[Saved data entries]
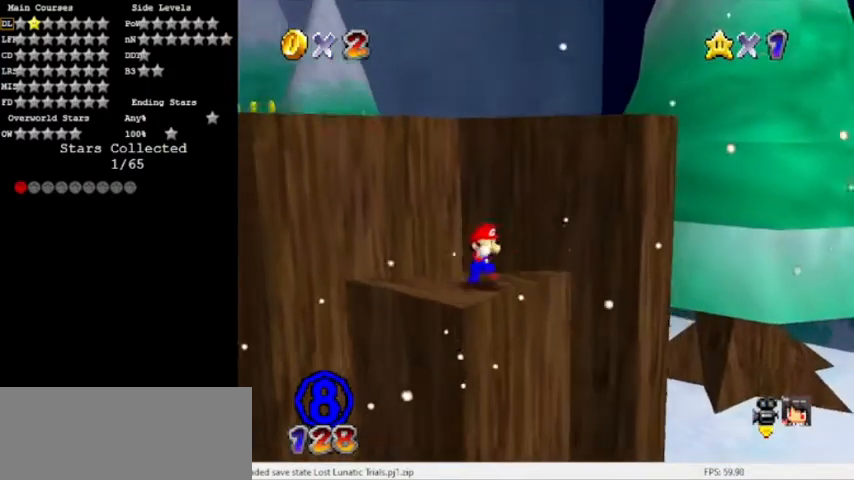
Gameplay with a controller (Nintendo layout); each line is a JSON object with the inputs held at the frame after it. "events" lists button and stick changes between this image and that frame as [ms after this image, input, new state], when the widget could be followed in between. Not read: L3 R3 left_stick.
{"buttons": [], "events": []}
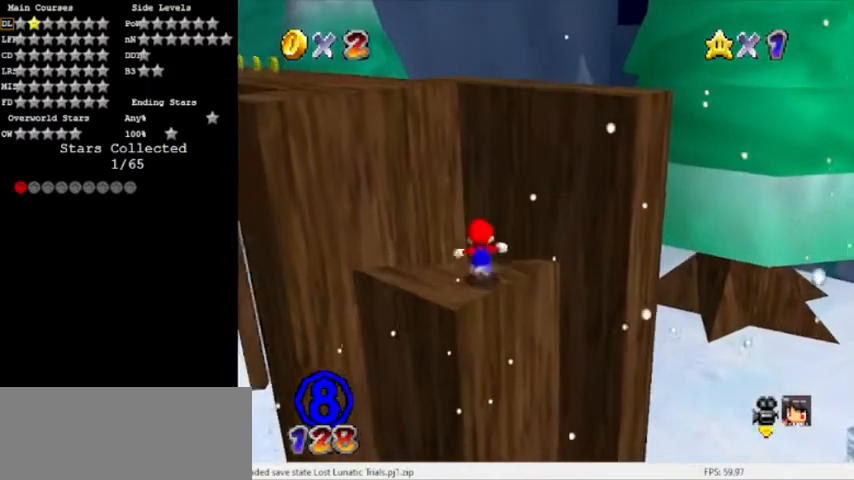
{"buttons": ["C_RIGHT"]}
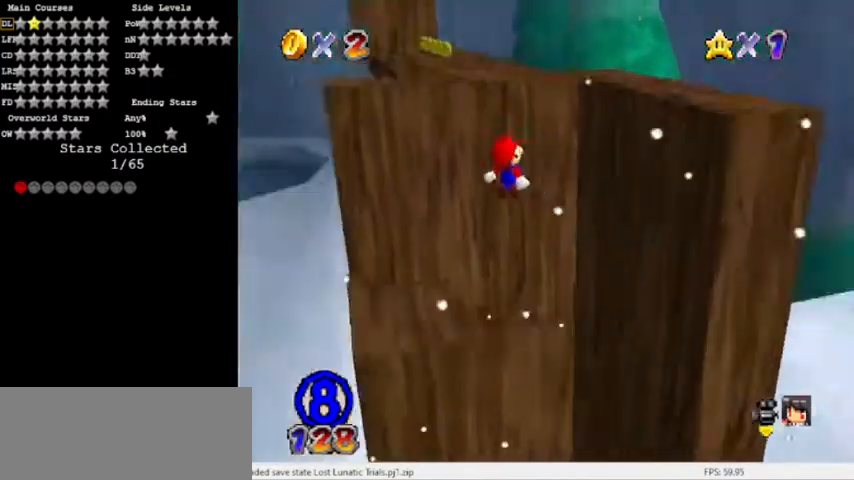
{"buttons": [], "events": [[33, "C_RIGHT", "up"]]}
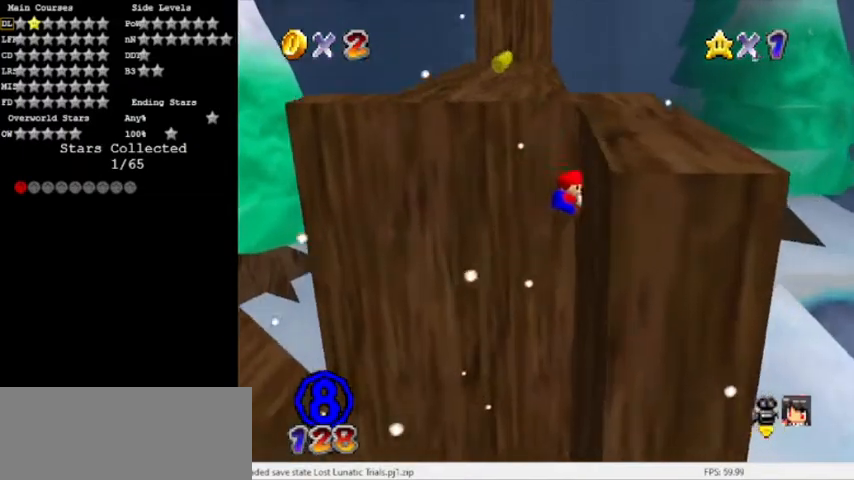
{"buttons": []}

GOAL OF THE EXERCISE:
Repeat the entries verbatim; no pictures.

ANSWER BOX:
Gameplay with a controller (Nintendo layout); each line is a JSON object with the inputs held at the frame after it. "events" lists button and stick changes between this image and that frame as [ms after this image, input, new state], when the widget could be followed in between. Not read: L3 R3 left_stick.
{"buttons": [], "events": []}
{"buttons": ["C_RIGHT"]}
{"buttons": [], "events": [[33, "C_RIGHT", "up"]]}
{"buttons": []}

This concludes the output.